Another place to save memory is by adjusting when to use spectrum initialization (see Initialization). The easiest way to do this is to set setSpectra to False, however in general that is not recommended. The model will converge faster, often to a better log likelihood, when the spectra are initialized properly. But because it requires building an array that is number of source components × number of bands × width × height), for large blends this can cause the system to run out of memory. Internally ScarletDeblendTask checks to see if number of peaks × width × height < ScarletDeblendConfig.maxSpectrumCutoff. If it is, then the spectra are initialized as described in Initialization, otherwise a less accurate estimate is made for the SED of each component independently. So lowering maxSpectrumCutoff can be used to skip spectrum initialization for increasingly smaller blends/number of peaks.

The last place to save memory is to skip very large blends altogether. This is not ideal, as it means that a large section of an image will not be deblended at all, however in some cases this is necessary due to memory constraints. This can be done by setting the upper limits for maxNumberOfPeaks, maxFootprintArea, maxAreaTimesPeaks, and maxFootprintSize.

Data products

The output of ScarletDeblendTask is a tuple that contains a single source catalog and a ScarletModelData object that contains a persistable model for all of the blends in the catalog. When running DeblendCoaddSourcesTask the source catalog is saved as deepCoadd_deblendedCatalog and the model data as deepCoadd_scarletModelData.

Reconstructing Footprints

The deepCoadd_deblenderCatalog that is persisted as described in Data products contains all of the band-agnostic information about all of the parents and deblended sources. This section will describe how to load a single band catalog as used in the science pipelines for measurement, including footprints for all deblended sources, while Working with scarlet-lite Models will describe how to access the scarlet models themselves for analysis. To calculate any statistics or measurements that don’t require flux information from a given band, the deblended catalog can be quickly retrieved using

from lsst.daf.butler import Butler
# Initialize the butler
butler = Butler("/repo/main", skymap="hsc_rings_v1", collections=collections)
# Load the deblender output catalog
catalog = butler.get("deepCoadd_deblendedCatalog", tract=tract, patch=patch)
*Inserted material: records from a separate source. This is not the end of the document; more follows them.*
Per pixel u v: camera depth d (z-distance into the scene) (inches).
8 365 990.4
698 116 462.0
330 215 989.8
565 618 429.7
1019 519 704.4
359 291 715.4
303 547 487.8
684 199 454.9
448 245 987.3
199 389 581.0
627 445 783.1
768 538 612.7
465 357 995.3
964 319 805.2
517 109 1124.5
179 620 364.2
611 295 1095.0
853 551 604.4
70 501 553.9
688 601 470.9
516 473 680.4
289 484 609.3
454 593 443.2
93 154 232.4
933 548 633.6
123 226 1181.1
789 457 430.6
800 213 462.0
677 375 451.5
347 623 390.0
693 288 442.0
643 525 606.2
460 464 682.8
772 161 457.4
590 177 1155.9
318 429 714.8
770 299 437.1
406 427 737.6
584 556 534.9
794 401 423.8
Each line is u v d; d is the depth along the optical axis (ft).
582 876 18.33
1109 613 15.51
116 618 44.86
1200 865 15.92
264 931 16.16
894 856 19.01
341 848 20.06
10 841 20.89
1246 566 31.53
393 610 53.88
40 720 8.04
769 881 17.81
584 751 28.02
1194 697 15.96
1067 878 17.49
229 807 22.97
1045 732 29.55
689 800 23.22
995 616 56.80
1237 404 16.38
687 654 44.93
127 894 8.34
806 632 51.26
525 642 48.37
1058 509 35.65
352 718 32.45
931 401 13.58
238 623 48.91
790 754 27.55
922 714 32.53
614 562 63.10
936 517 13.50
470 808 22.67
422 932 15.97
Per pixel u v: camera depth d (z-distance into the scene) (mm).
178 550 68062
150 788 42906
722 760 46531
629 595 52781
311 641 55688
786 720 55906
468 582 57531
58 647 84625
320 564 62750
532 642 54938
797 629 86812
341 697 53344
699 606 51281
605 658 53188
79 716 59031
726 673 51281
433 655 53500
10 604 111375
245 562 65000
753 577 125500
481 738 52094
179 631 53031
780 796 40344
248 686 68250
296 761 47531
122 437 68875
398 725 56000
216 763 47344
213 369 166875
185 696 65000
where collections is a list of the collections used to retrieve the data, skymap is the name of the sky map to use, tract is the name of the desired tract, and patch is the desired patch.

In order to retrieve flux measurements and footprints we must also load the scarlet models and attach them to the catalogs. If we are not using the scarlet models to re-distribute the flux from an exposure then we can simply attach the footprints and flux measurements in a given band using

# Load the scarlet models for the catalog
modelData = butler.get("deepCoadd_scarletModelData", tract=tract, patch=patch)
# Load the PSF model
psfModel = butler.get("deepCoadd_calexp.psf", tract=tract, patch=patch, band=band)
# Update the footprints for all of the deblended sources.
modelData.updateCatalogFootprints(catalog, band=band, psfModel=psfModel, removeScarletData=True)

Notice that we had to load the PSF from the exposure in order to generate the footprints and measurements. This is because the scarlet models exist in a partially deconvolved space (see Basic Model) and needs to be convolved with the difference kernel between the Gaussian PSF used in the scarlet model and the PSF of the exposure. Setting the removeScarletData parameter to True ensures that each record is removed from the modelData once it has been converted into a HeavyFootprint in order to save memory. If you want to keep the scarlet models in memory as well, set this option to False. The catalog can now be used for any downstream measurement tasks as if the footprint data had always been there.

Unsurprisingly, if you want to use the scarlet models to redistribute the flux from an observed image, then the exposure must also be loaded and included in the update

# Re-load the scarlet models for the catalog, since it was removed above
modelData = butler.get("deepCoadd_scarletModelData", tract=tract, patch=patch)
# Load the PSF model
psfModel = butler.get("deepCoadd_calexp.psf", tract=tract, patch=patch, band=band)
# Load the observed image
image = butler.get("deepCoadd_calexp.image", tract=tract, patch=patch, band=band)
# Update the footprints for all of the deblended sources.
modelData.updateCatalogFootprints(catalog, band=band, psfModel=psfModel,redistributeImage=image)

where redistributeImage is the image used to re-distribute the flux according to the scarlet models. As before, the catalog can now be used for measurements in the science pipelines.